Please say whether each statement agrees with the study text below: (a) the new IP technique requires repeated aortic cross-clamping; (b) the study was carried out at more than one center; (c) each patient gave written informed consent before the operation. Answer each with yes or no and quote the deciding words of the text.

● Document text

= = = = =

In the present study, we describe a new technique of IP induction that does not require repeated aortic cross-clamping in patients undergoing cardiac surgery. In addition, we assessed the effects of the modified IP technique on serum cardiac troponin I (cTnI) and brain natriuretic peptide (BNP) levels, cardiac index (CI), left ventricular function, and clinical parameters in CABG patients.

Methods

This single-center, double-blinded, randomized controlled study conforms to the principles outlined in the Declaration of Helsinki and UCL Good Clinical Practice Guidelines. The study design was approved by the ethics committees at Federal Almazov Medical Research Centre, St Petersburg, Russian Federation. Written informed consent was obtained from each patient before the operation.

= = = = =

● Given data
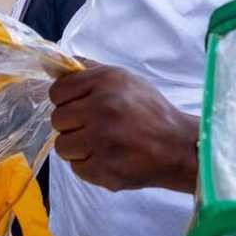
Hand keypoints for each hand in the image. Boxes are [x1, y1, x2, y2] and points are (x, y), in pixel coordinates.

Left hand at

= = = = =

● Expected answer
(a) No: "does not require repeated aortic cross-clamping"
(b) No: "This single-center, double-blinded, randomized controlled study"
(c) Yes: "Written informed consent was obtained from each patient before the operation."